Assignment >> Every line in the records below with the string "middle" needs to be copied out.

Saved entries:
********************

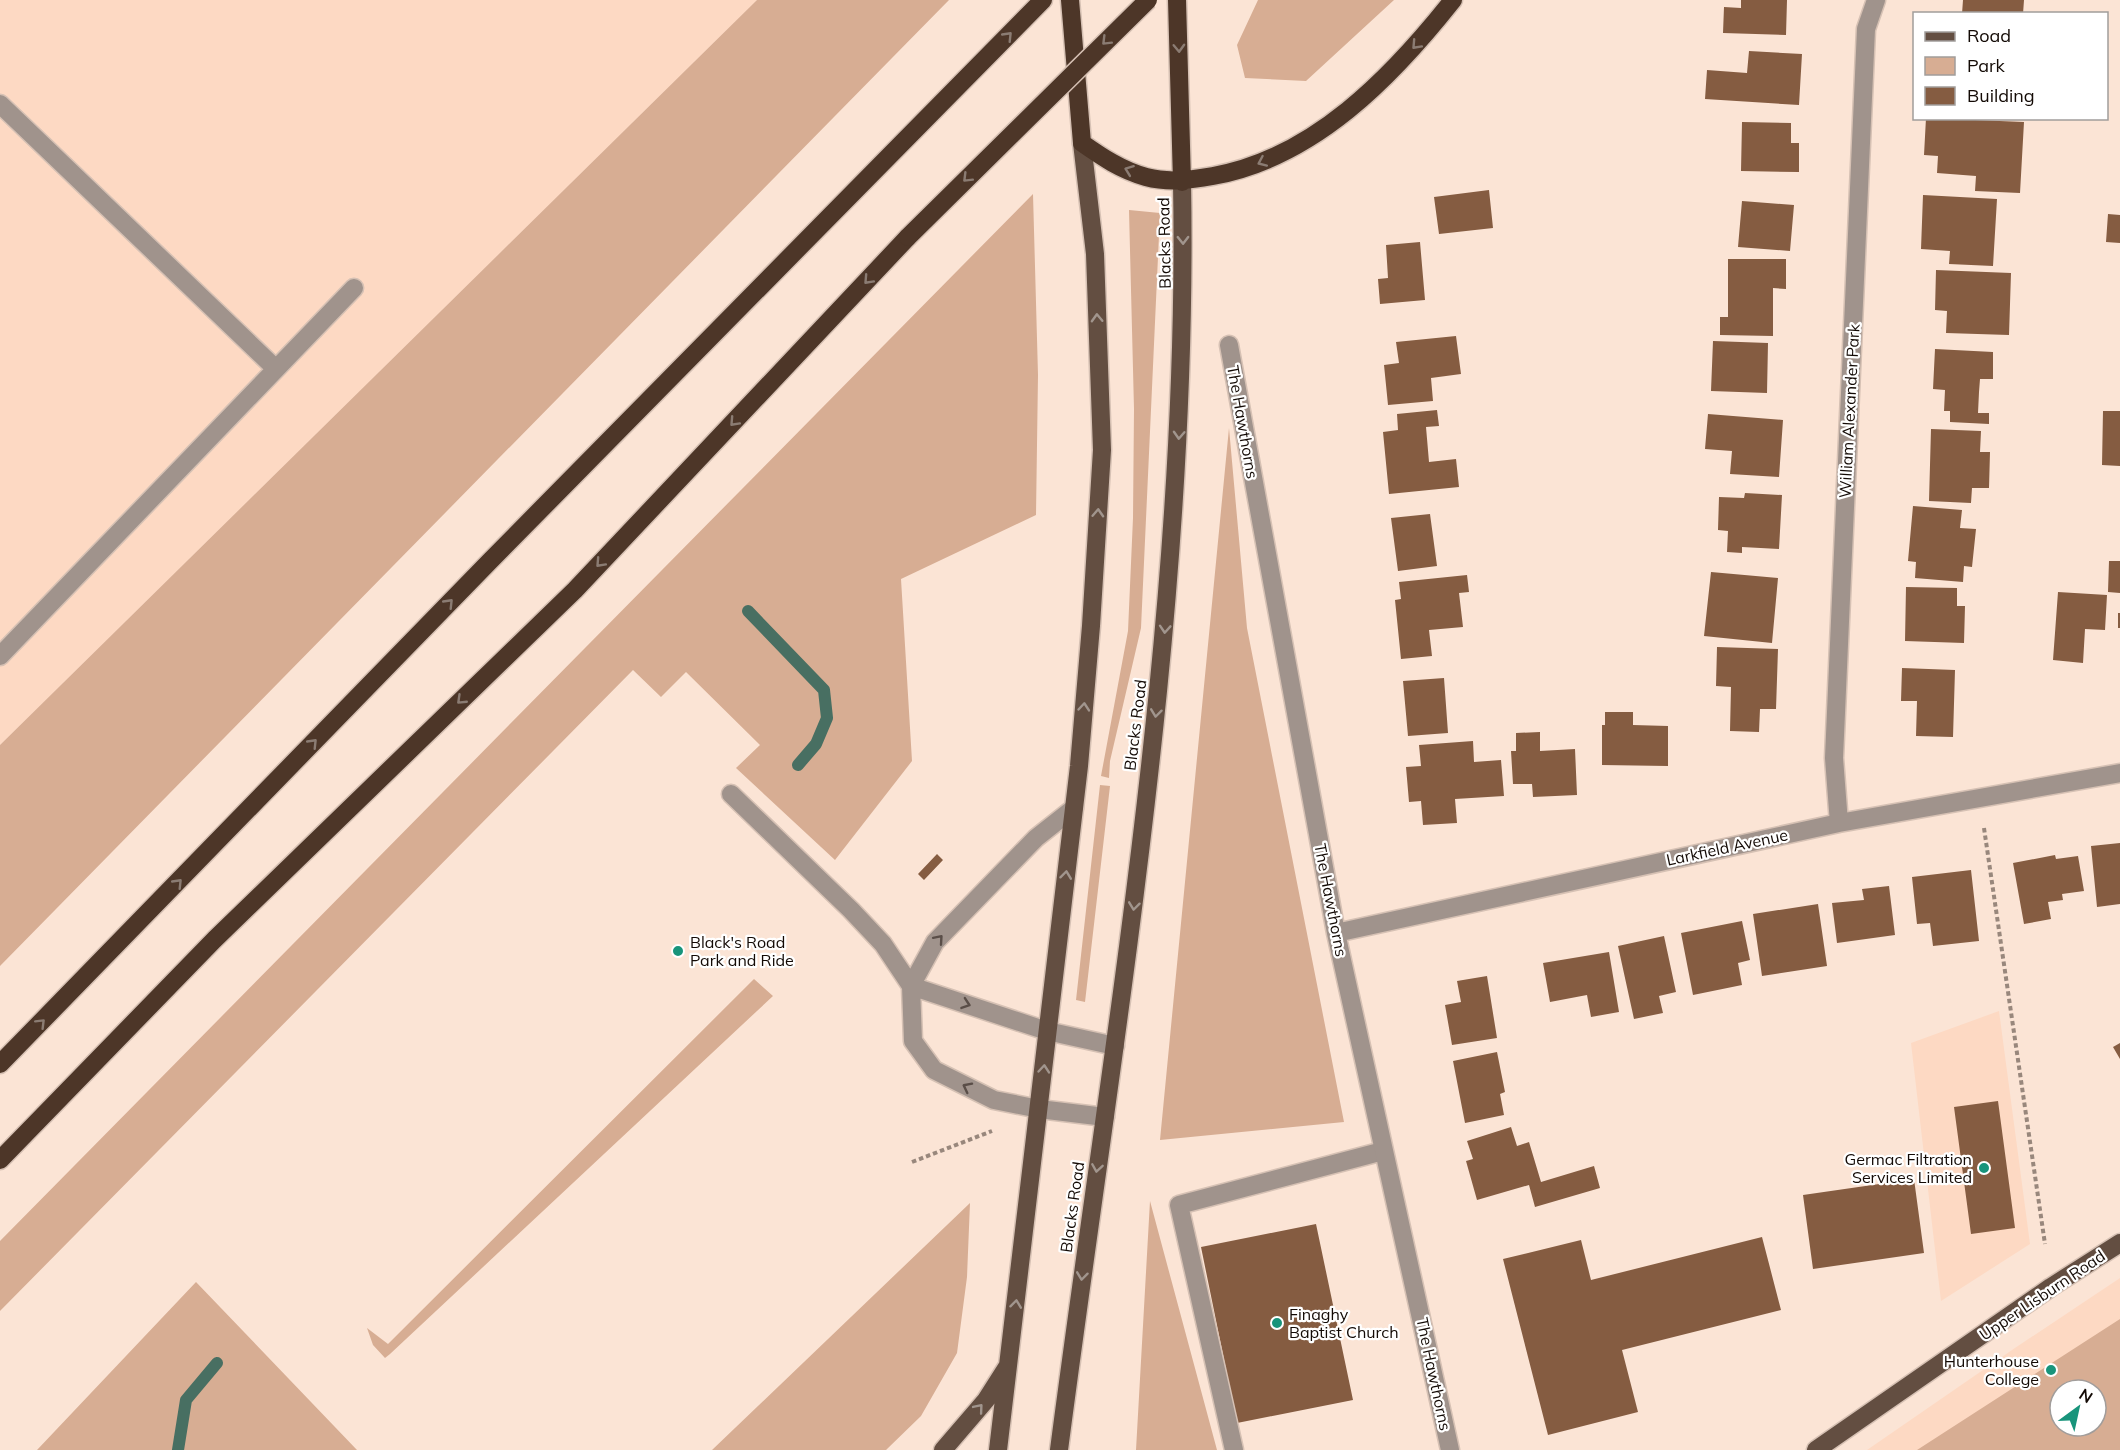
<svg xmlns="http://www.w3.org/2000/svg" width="2120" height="1450" font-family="Mulish,sans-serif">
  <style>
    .built { fill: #fdd9c3; fill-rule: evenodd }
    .green { fill: #d7ad93; fill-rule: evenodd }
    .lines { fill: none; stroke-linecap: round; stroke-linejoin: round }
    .stream { stroke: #486f62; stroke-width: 12 }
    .building { fill: #855c41 }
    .lane-casing { stroke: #d6c1b4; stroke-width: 21 }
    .street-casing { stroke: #d6c1b4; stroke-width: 21 }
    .primary-casing { stroke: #d6c1b4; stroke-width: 21 }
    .highway-casing { stroke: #d6c1b4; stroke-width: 21 }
    .path { stroke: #98877c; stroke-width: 4; stroke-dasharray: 4.5 3; stroke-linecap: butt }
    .lane { stroke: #a0938c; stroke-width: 18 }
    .street { stroke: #a0938c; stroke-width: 18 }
    .primary { stroke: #634e41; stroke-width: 18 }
    .highway { stroke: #4d3628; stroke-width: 18 }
    .highway-bridge-casing { stroke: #d6c1b4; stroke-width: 21; stroke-linecap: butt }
    .highway-bridge { stroke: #4d3628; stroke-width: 18 }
    .oneway { stroke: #8b7c73 }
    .oneway2 { stroke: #a1958d }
    .oneway3 { stroke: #5a4e48 }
    .poi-dot { fill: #18947b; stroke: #fff; stroke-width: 2 }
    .labels { text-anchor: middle; stroke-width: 4.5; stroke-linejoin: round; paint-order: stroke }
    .street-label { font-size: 16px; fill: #130a05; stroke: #fff }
    .poi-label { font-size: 16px; fill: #130a05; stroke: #fff; text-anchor: start }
  </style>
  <rect width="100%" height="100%" fill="#fbe4d5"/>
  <path class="built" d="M0,0H757L0,745Z
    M1999,1011L2030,1244L1941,1301L1911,1043Z
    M2120,1278V1450H1867L2012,1350ZM2060,1390H2096V1426H2060Z"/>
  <path class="green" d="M757,0H949L0,966V745Z
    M1258,0H1394L1306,81L1245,78L1237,45Z
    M1033,194L1038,375L1036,515L901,579L912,761L835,860L736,768L760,745L686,672L661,697L633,670L0,1311V1241Z
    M1129,210L1160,213L1141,628L1110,761L1109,778L1101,776L1128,631L1133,518L1134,409Z
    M1229,428L1247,628L1344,1122L1160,1140Z
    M1100,785L1110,786L1085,1002L1076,1000Z
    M754,979L773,996L390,1354L385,1358L373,1345L367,1328L388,1344Z
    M1150,1201L1217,1450H1136Z
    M970,1203L967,1277L957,1353L921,1416L886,1450H712Z
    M196,1282L357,1450H37Z
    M2120,1319V1450H1917ZM2060,1390H2096V1426H2060Z"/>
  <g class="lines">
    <path class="stream" d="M748,611L824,690L827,718L816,744L798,765
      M178,1450L186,1400L217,1363"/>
  </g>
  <path class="building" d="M1741,0H1787L1786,35L1723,33L1724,7L1741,8Z
    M1963,0H2024L2023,14H1962Z
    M1749,51L1802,54L1799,105L1705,99L1707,70L1747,73Z
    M1926,118L2024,122L2020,193L1975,191L1976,176L1937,173L1938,156L1924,155Z
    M1742,122L1791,123V143H1799V172L1741,171Z
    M1489,190L1493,228L1439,234L1434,197Z
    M1923,195L1997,199L1993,266L1949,264L1950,251L1921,249Z
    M1742,201L1794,205L1790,251L1738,247Z
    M2108,214L2120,215V243L2106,242Z
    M1420,242L1425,300L1380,304L1378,279L1388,278L1386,245Z
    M1728,259H1786V289L1773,288V336L1720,335V317H1728Z
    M1936,270L2011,273L2009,335L1946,333L1947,311L1935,310Z
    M1456,336L1461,374L1431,378L1433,401L1388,405L1384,365L1399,363L1396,342Z
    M1713,341L1768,343L1767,393L1711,391Z
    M1935,349L1993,352V379H1980L1979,392L1978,413H1989V424L1950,422V411H1944L1945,390L1933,389Z
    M1437,410L1439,426L1426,427L1429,462L1456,459L1459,487L1389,494L1383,432L1398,430L1397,414Z
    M2103,411H2120V466L2102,465Z
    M1708,414L1783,420L1779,477L1730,474L1732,451L1705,449Z
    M1931,429L1981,431L1980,452H1990L1989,488H1972L1971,503L1929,501Z
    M1745,493L1782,495L1779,549L1742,547V553L1727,552L1728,531L1718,530L1719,497L1744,498Z
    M1913,506L1962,510L1960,528L1976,529L1972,567L1964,566L1963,582L1915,578L1916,562L1908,561Z
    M1430,514L1437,566L1398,571L1391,518Z
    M2109,561H2120V593L2108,592Z
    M1711,572L1778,578L1772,643L1704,636Z
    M1467,575L1469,592L1459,593L1463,627L1429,630L1432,656L1401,659L1395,600L1401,599L1399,582Z
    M1906,587L1957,588V606H1965L1964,643L1905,641Z
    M2058,592L2107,595L2105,630L2085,629L2083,663L2053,660Z
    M2118,613H2120V628H2118Z
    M1717,647L1778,649L1776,709H1760L1759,732L1730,731L1731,687L1716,686Z
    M1902,668L1955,670L1953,737L1916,736L1917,701H1901Z
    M1444,678L1448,733L1408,736L1403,681Z
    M1605,712H1633V725L1668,726V766L1602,765V725H1605Z
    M1540,732V751L1575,749L1577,795L1533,797L1532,784H1513L1511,751H1516V733Z
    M1473,741L1474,762L1501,760L1504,796L1455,799L1457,823L1423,825L1421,801L1409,802L1406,767L1421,766L1419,745Z
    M2120,843V904L2097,907L2091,846Z
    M937,854L943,860L924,880L918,874Z
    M2055,855L2056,859L2078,856L2084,891L2062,894L2063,900L2048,902L2051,919L2024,924L2013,863Z
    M1971,870L1979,941L1933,946L1930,923L1917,924L1912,877Z
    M1889,886L1895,935L1837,943L1832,903L1864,900L1862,889Z
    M1818,904L1827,966L1762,976L1753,914Z
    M1742,921L1750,960L1738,963L1742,985L1693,995L1681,933Z
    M1664,936L1676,992L1659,996L1663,1013L1634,1019L1618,946Z
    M1609,952L1619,1012L1591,1017L1587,995L1550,1002L1543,963Z
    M1487,976L1497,1038L1452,1045L1445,1005L1461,1002L1457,981Z
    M2120,1043V1059L2113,1047Z
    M1497,1052L1505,1092L1500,1094L1504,1115L1465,1123L1453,1061Z
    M1998,1101L2015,1228L1971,1234L1954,1107Z
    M1511,1127L1517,1146L1529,1142L1541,1182L1594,1166L1600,1188L1535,1207L1529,1185L1477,1200L1466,1161L1473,1159L1467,1141Z
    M1914,1179L1924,1253L1813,1269L1803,1195Z
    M1316,1224L1353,1400L1237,1423L1201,1247Z
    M1762,1237L1781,1310L1622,1350L1638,1412L1548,1435L1503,1259L1581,1240L1591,1280Z"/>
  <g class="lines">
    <defs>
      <path id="lane" d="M0,104L276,369
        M0,656L354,288
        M731,794L851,910L883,944L911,986L1047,1031L1115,1046
        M1074,808L1036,838L935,942L911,986L913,1041L934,1070L994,1100L1039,1109L1105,1117
        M1234,1450L1179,1205L1383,1151"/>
      <path id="street" d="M1229,345L1336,933L1450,1450
        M1839,823L1834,758L1866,29L1876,0
        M1336,933L1839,823L2120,773"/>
      <path id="primary" d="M943,1450L986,1400L1007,1367
        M998,1450L1079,766L1091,626L1102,450L1095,254L1082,143
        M1059,1450C1114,1028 1190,608 1182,182
        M1816,1450L2051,1287L2120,1243"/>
      <path id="highway" d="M1070,0L1082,143C1102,157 1121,170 1146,177C1169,183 1190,180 1213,176C1314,158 1392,77 1453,0
        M1177,0L1182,182
        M0,1064L490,561L1043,0
        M0,1160L215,939L575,590L908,237"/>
    </defs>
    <use href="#lane" class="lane-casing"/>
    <use href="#street" class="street-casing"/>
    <use href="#primary" class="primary-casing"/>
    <use href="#highway" class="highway-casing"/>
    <path class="path" d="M1984,828L2045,1244
      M912,1162L992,1131"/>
    <use href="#lane" class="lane"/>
    <use href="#street" class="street"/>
    <use href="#primary" class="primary"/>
    <use href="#highway" class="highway"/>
    <defs>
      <path id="highway-bridge" d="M908,237L1148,0"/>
    </defs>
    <use href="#highway-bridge" class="highway-bridge-casing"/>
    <use href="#highway-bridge" class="highway-bridge"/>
  </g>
  <defs><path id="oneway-chevron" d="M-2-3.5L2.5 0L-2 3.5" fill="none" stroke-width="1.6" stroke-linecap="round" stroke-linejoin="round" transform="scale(1.5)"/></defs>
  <g class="oneway">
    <use href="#oneway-chevron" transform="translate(1008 36) rotate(-46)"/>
    <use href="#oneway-chevron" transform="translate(1106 41) rotate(135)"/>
    <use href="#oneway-chevron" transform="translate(1416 45) rotate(133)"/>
    <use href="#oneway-chevron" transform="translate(1179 48) rotate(88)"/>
    <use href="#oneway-chevron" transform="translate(1262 162) rotate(156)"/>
    <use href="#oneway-chevron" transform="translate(1129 170) rotate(-159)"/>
    <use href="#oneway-chevron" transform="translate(967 178) rotate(135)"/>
    <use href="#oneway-chevron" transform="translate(868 280) rotate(133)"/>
    <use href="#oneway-chevron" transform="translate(734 422) rotate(133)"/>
    <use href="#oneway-chevron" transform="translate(600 563) rotate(133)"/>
    <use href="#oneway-chevron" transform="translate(449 603) rotate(-46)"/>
    <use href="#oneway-chevron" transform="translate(461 700) rotate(136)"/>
    <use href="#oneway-chevron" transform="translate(313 743) rotate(-46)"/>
    <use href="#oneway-chevron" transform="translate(178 883) rotate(-46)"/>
    <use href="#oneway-chevron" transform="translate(41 1023) rotate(-45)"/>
  </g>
  <g class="oneway2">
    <use href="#oneway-chevron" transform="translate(1183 240) rotate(89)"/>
    <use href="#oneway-chevron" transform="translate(1097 318) rotate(-92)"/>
    <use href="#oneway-chevron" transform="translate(1179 435) rotate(93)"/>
    <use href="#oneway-chevron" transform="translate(1098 513) rotate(-87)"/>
    <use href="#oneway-chevron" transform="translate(1165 629) rotate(94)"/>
    <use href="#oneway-chevron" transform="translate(1084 707) rotate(-85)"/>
    <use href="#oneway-chevron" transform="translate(1156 713) rotate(97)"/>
    <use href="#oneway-chevron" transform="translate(1066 875) rotate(-83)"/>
    <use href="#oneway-chevron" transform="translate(1134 906) rotate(97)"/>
    <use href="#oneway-chevron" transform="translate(1044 1069) rotate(-85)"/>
    <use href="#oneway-chevron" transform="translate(1097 1168) rotate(99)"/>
    <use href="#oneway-chevron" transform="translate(1082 1276) rotate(97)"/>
    <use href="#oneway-chevron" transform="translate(1016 1304) rotate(-83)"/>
    <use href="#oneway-chevron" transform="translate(979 1408) rotate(-50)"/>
  </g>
  <g class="oneway3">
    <use href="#oneway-chevron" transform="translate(939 939) rotate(-49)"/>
    <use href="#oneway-chevron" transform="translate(966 1004) rotate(19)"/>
    <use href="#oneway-chevron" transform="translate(967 1087) rotate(-153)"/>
  </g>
  <g class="poi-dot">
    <circle cx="678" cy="951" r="6"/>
    <circle cx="1984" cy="1168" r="6"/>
    <circle cx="1277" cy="1323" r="6"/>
    <circle cx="2051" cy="1370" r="6"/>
  </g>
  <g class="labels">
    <g class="street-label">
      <text transform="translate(1164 243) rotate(-91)" y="6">Blacks Road</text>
      <text transform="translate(1849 411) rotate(-87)" y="6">William Alexander Park</text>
      <text transform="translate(1243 422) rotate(80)" y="6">The Hawthorns</text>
      <text transform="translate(1135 725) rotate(-83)" y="6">Blacks Road</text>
      <text transform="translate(1727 847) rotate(-12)" y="6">Larkfield Avenue</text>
      <text transform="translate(1331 900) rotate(79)" y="6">The Hawthorns</text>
      <text transform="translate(1072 1207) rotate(-82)" y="6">Blacks Road</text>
      <text transform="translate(2042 1295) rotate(-34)" y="6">Upper Lisburn Road</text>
      <text transform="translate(1434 1374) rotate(78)" y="6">The Hawthorns</text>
    </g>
    <g class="poi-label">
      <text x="690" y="948">Black's Road<tspan x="690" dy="18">Park and Ride</tspan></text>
      <text x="1972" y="1165" text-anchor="end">Germac Filtration<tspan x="1972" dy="18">Services Limited</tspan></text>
      <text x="1289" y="1320">Finaghy<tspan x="1289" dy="18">Baptist Church</tspan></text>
      <text x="2039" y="1367" text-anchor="end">Hunterhouse<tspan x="2039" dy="18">College</tspan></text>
    </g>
  </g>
  <rect x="1913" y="12" width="195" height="108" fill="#ffffff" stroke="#a19d9b" stroke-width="1.5"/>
  <rect x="1925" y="32" width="30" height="9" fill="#634e41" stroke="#a19d9b" stroke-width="1.5"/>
  <text x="1967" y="42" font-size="18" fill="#130a05">Road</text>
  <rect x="1925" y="57" width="30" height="18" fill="#d7ad93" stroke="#a19d9b" stroke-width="1.5"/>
  <text x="1967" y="72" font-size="18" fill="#130a05">Park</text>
  <rect x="1925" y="87" width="30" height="18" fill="#855c41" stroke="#a19d9b" stroke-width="1.5"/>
  <text x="1967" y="102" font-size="18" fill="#130a05">Building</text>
  <g transform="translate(2078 1408) rotate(33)"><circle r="28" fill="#ffffff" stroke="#a19d9b" stroke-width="1.5"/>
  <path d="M0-4.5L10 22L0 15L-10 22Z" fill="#18947b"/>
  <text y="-9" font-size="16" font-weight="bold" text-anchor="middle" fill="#130a05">N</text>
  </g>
</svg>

********************

Solution for this problem >>
    .labels { text-anchor: middle; stroke-width: 4.5; stroke-linejoin: round; paint-order: stroke }
  <text y="-9" font-size="16" font-weight="bold" text-anchor="middle" fill="#130a05">N</text>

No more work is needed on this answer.